金曜日ラビは寝坊した (ハヤカワ・ミステリ文庫 19-1)

金曜日ラビは寝坊した (ハヤカワ・ミステリ文庫 19-1)

 ユダヤ教教会の信徒のまとめ役ジェイコブ・ワッサーマンは頭を抱えるような難題につきあたっていた。
 その悩みとは彼の通っている教会のラビ(ハンムラビ法典の専門家でユダヤ教の聖職者)のことであった。
 デイビット・スモールは知的で穏やかな学者肌の人間で、頭の回転は速いのだがどこかしらだらしがなく、信徒たちの活動にもあまり積極的に参加はしなかった。
 ユダヤ人のコミュニティの先導者として立場をラビに求めるアル・ベッカーら一部の信徒はそんな彼に対して良い印象は持っておらず、ラビ・スモールの人気の延長に反対をしようというのだ。
 そんな騒動の最中に、教会の駐車場で女性の遺体が発見される。そして、その女性のハンドバッグがラビの車の中から見つかったのだ。
 自らにかかった疑惑を払うため、自分の教会の信徒を守るため、ラビ・スモールの推理が冴え渡る。
 9マイルの内容をちょっと忘れかけているというのに、ケメルマン長編。
 短編が名作だっただけに長編にも期待をしていたが、みごと期待にこたえる内容であった。

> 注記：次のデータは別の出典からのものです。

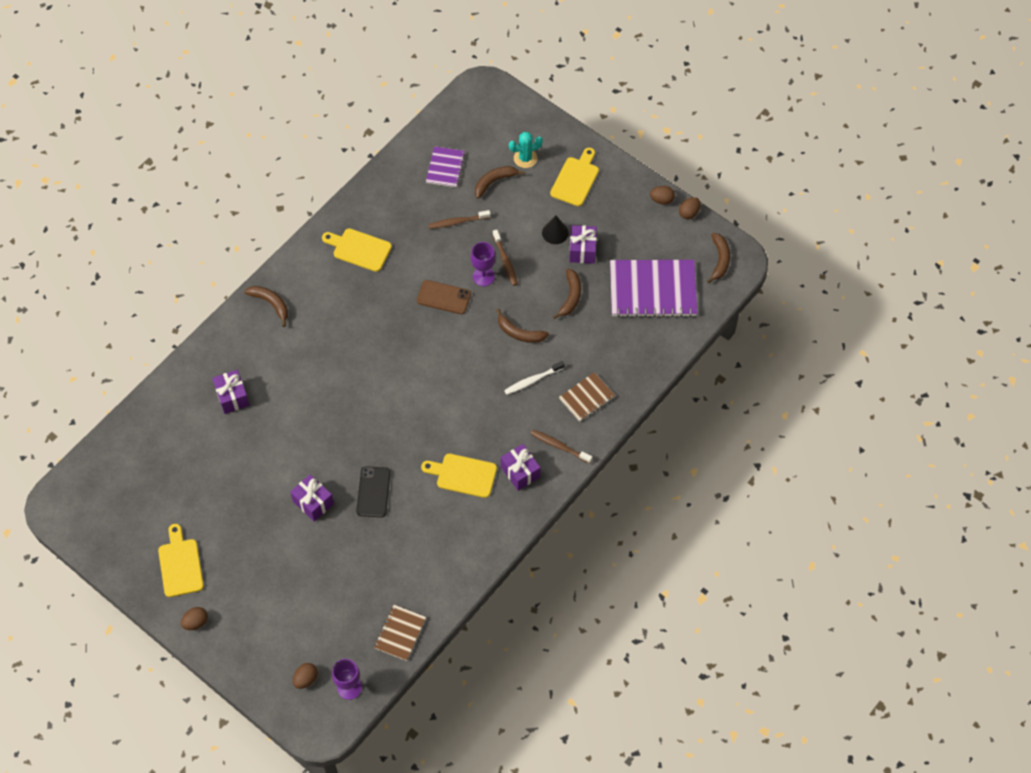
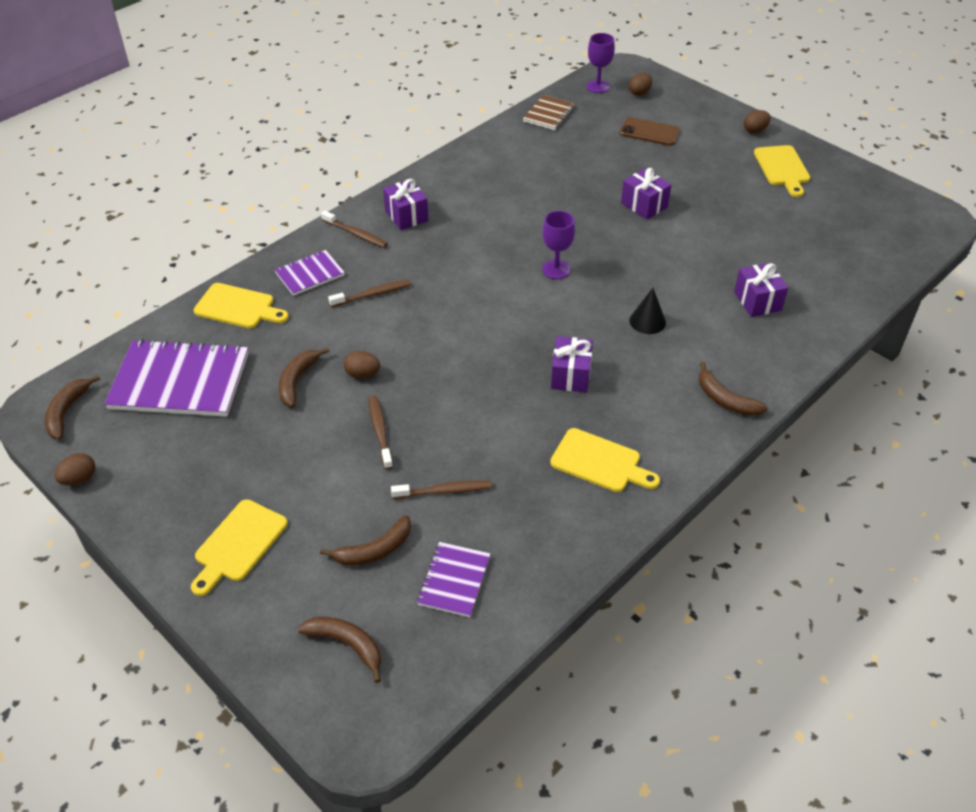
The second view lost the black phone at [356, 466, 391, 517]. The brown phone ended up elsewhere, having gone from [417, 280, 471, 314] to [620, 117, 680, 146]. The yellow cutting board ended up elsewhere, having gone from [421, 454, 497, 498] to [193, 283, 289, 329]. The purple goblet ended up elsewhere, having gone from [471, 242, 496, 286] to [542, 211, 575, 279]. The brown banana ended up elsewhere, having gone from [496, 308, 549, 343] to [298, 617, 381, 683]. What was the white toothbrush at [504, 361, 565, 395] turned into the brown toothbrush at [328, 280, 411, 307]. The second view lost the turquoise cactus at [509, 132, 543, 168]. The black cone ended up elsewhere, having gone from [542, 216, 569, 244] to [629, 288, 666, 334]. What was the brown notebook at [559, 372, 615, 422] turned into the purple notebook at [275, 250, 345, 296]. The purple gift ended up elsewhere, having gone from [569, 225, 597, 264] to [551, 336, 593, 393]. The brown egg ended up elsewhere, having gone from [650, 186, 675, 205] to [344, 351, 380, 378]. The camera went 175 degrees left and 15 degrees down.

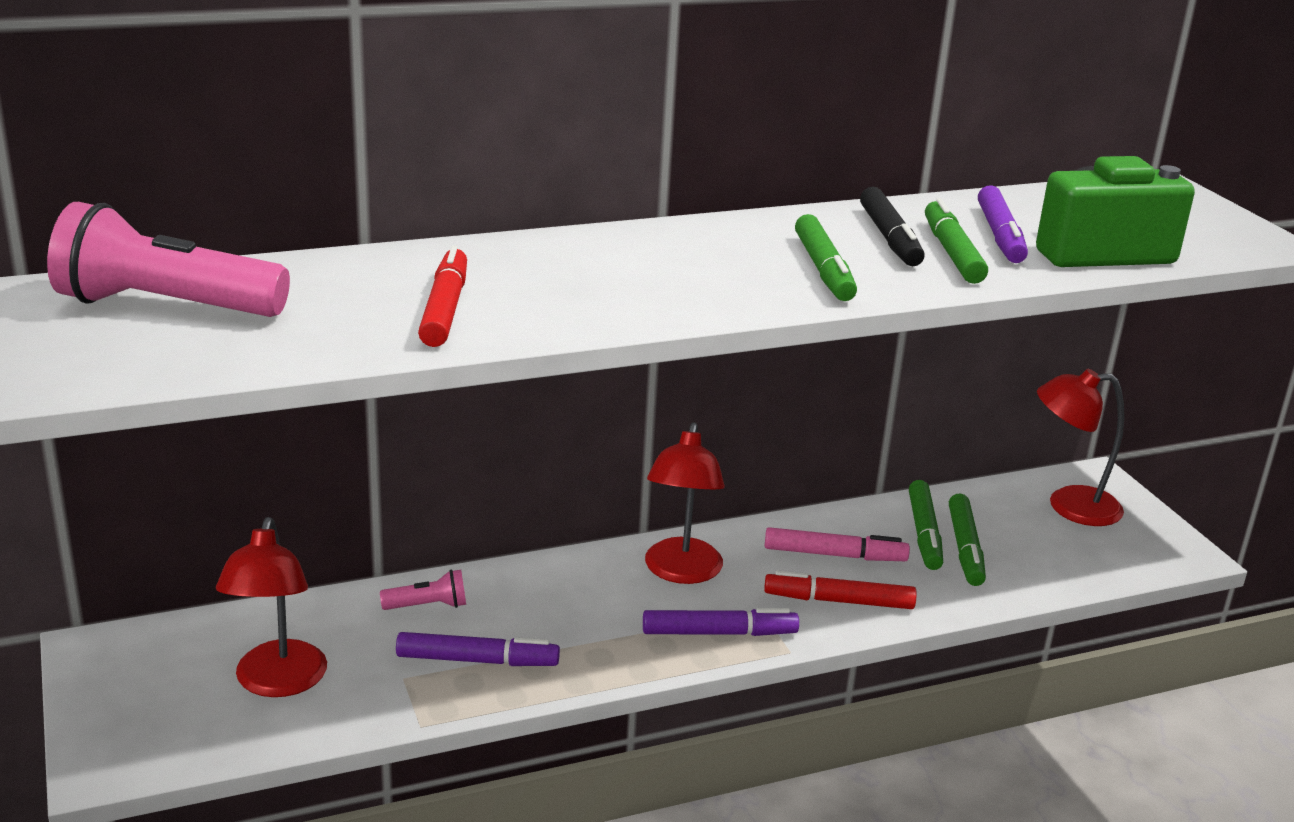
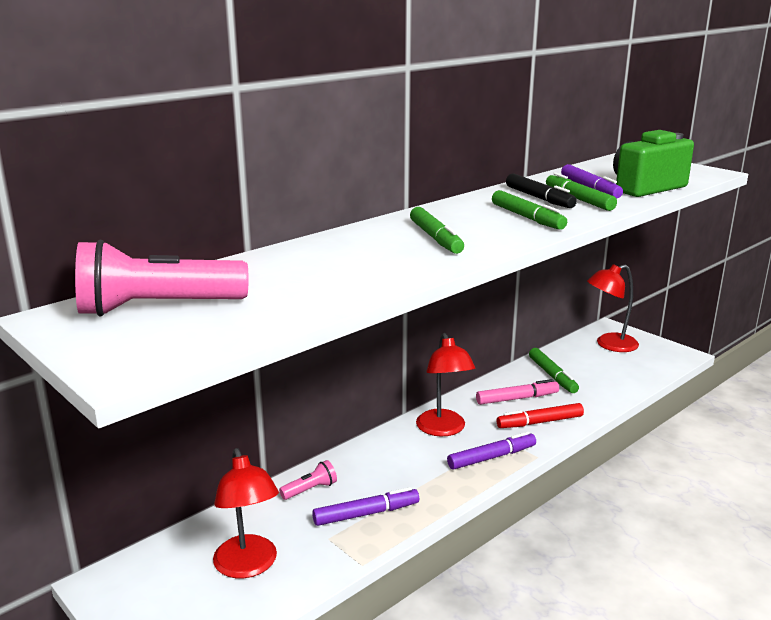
The second view lost the red marker at [418, 245, 467, 347]. The green marker ended up elsewhere, having gone from [949, 494, 986, 586] to [410, 207, 464, 254]. The camera went 20 degrees left and 5 degrees down.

 ユダヤ教の教会を中心に物語が進むので、先日書いた火蛾と似たような印象を最初に抱くかもしれないが、まったく関係はない。
 現代アメリカで生活する一般的なユダヤ人たちの近所付き合いやコミュニティを描くため、ごてごてとした宗教的な要素も無駄に仰々しい雰囲気も無く読者に無駄な負担をかけずに読みやすい。
 そして、現代におけるユダヤ人社会・文化をところどころで話題に出すことですんなりとユダヤ文化を学べるのも嬉しい。
 なにより、物語としての形も綺麗に完成しているため本当に読んでて楽しい本であった。
 最近、奇を衒った本を読んでは「この構造が…」とか言っていたが、王道のミステリ、王道の読書とも言えるような本を読んで、すこし自分の小説読みの沸点を正常に戻した気がする。